USD/JPY Forecast April 20-24 – Yen Remains Steady, Manufacturing PMIs Next
USD/JPY fundamental mover
Japanese industrial numbers headed lower in February. Industrial Production declined by 0.3%, after a gain of 1.0% in January. As well, Tertiary Industry Activity contracted by 0.5%, after a gain of 0.8% in the previous release.
In the U.S., consumer spending plunged in March. Retail sales declined by a staggering 8.7%, worse than the estimate of -8.0%. The core reading fell by 4.5%, beating the forecast of 4.9%. The employment market remains in disarray, as employment claims topped the five million mark. On the manufacturing front, the Philly Manufacturing Index plunged to -56.6, compared to -12.7 a month earlier. This was weaker than the estimate of -30.0 points.
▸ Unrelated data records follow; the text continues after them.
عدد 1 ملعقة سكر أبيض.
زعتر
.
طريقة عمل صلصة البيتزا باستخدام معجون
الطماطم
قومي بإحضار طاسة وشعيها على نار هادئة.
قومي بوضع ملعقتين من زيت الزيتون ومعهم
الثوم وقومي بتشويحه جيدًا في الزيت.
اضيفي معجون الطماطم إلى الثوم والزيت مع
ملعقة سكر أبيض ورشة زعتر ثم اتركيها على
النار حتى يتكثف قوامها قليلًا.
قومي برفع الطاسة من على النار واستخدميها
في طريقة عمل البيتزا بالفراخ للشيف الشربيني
USD/JPY Technical Analysis
- We start with resistance at 110.62.
- 109.73 is protecting the 110 level, which has psychological significance.
- 108.70 is next.
- 108.10 has switched to a resistance role after USD/JPY posted losses last week.
- 107.30 is an immediate support level. It could see action early next week.
- 106.61 has held in support since mid-March. 105.55 follows.
- 104.65 is the final support line for now.
USD/JPY Daily Chart
USD/JPY Sentiment
I remain bullish on USD/JPY.
The U.S. dollar has emerged as the primary safe-haven asset in the current crisis, outshining the yen. The greenback has held its own against the yen in March and April, despite dismal economic data in the U.S.